Ensuite, les deux types de rayonnement n’ont pas, comme nous l’avons déjà dit, le même niveau d’énergie. Les particules possédant des énergie supérieures à 100 MeV, celles constituant les rayons cosmiques galactiques, sont beaucoup plus pénétrantes et génèrent, lorsqu’elles traversent les couches de matière servant de bouclier aux astronautes, des quantités importantes de particules secondaires qui finissent par s’insinuer à l’intérieur du vaisseau. L’épaisseur des couches de protection ne permet malheureusement pas de diminuer de manière significative le taux de pénétration de ces rayons, du moins si l’on tient compte de la pénalité encourue sur le poids total du vaisseau et par conséquent des quantités de combustibles nécessaires à la mission. Ici, il est clair que la construction de vaisseaux dans l’espace s’impose, des vaisseaux beaucoup plus lourds mais qui seront réutilisables et qui n’auront pas besoin d’être arrachés à la gravité terrestre ou martienne. Il faudra également recourir à des modes de propulsion plus évolués et plus rapides, telle que la fusion thermonucléaire, afin de diminuer le temps de parcours des voyages interplanétaires.

Pour ce qui est des rayons cosmiques d’origine solaire, leur faible niveau énergétique permet de les bloquer plus facilement, comme le montrent les données recueillies par Curiosity. En effet, même s’ils peuvent être, lors des pics solaires, plus denses que le niveau de rayonnement cosmique « de fond » en provenance de la galaxie, leur capacité à pénétrer à l’intérieur du vaisseau est beaucoup plus faible, d’où le niveau maximal de 5,4 % mesuré par rapport aux premiers.

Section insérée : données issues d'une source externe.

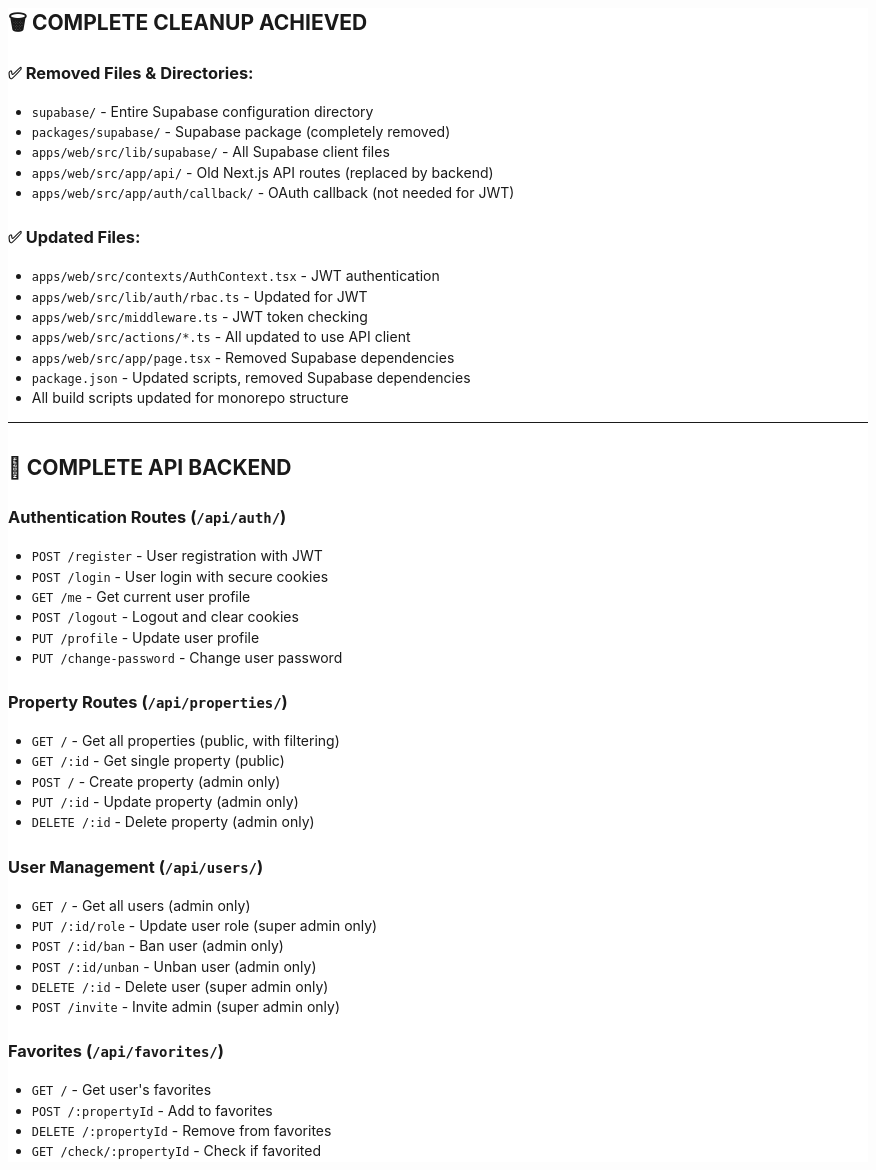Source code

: 
## 🗑️ **COMPLETE CLEANUP ACHIEVED**

### ✅ **Removed Files & Directories:**
- `supabase/` - Entire Supabase configuration directory
- `packages/supabase/` - Supabase package (completely removed)
- `apps/web/src/lib/supabase/` - All Supabase client files
- `apps/web/src/app/api/` - Old Next.js API routes (replaced by backend)
- `apps/web/src/app/auth/callback/` - OAuth callback (not needed for JWT)

### ✅ **Updated Files:**
- `apps/web/src/contexts/AuthContext.tsx` - JWT authentication
- `apps/web/src/lib/auth/rbac.ts` - Updated for JWT
- `apps/web/src/middleware.ts` - JWT token checking
- `apps/web/src/actions/*.ts` - All updated to use API client
- `apps/web/src/app/page.tsx` - Removed Supabase dependencies
- `package.json` - Updated scripts, removed Supabase dependencies
- All build scripts updated for monorepo structure

---

## 🚀 **COMPLETE API BACKEND**

### **Authentication Routes** (`/api/auth/`)
- `POST /register` - User registration with JWT
- `POST /login` - User login with secure cookies
- `GET /me` - Get current user profile
- `POST /logout` - Logout and clear cookies
- `PUT /profile` - Update user profile
- `PUT /change-password` - Change user password

### **Property Routes** (`/api/properties/`)
- `GET /` - Get all properties (public, with filtering)
- `GET /:id` - Get single property (public)
- `POST /` - Create property (admin only)
- `PUT /:id` - Update property (admin only)
- `DELETE /:id` - Delete property (admin only)

### **User Management** (`/api/users/`)
- `GET /` - Get all users (admin only)
- `PUT /:id/role` - Update user role (super admin only)
- `POST /:id/ban` - Ban user (admin only)
- `POST /:id/unban` - Unban user (admin only)
- `DELETE /:id` - Delete user (super admin only)
- `POST /invite` - Invite admin (super admin only)

### **Favorites** (`/api/favorites/`)
- `GET /` - Get user's favorites
- `POST /:propertyId` - Add to favorites
- `DELETE /:propertyId` - Remove from favorites
- `GET /check/:propertyId` - Check if favorited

De nombreuses études complémentaires devront être faites, tant dans la mesure des rayonnements en fonction de l’activité du Soleil que dans l’élaboration de modèles fiables pour la conception des vaisseaux et des boucliers. Il est par conséquent conseillé de retarder, pour une ou deux génération, les vols interplanétaires habités, du moins jusqu’à ce que nous disposions des connaissances, ainsi que des moyens de protection et de propulsion appropriés.


[1Measurements of Energetic Particle Radiation in Transit to Mars on the Mars Science Laboratory, C. Zeitlin, D. M. Hassler, F. A. Cucinotta, B. Ehresmann, R. F. Wimmer-Schweingruber, D. E. Brinza, S. Kang, G. Weigle, S. Böttcher, E. Böhm, S. Burmeister, J. Guo, J. Köhler, C. Martin, A. Posner, S. Rafkin, G. Reitz, Science, 31 mai 2013.

[2L’électron-volt est la quantité d’énergie acquise par un électron lorsqu’il est accéléré depuis le repos par une différence de potentiel de 1 volt.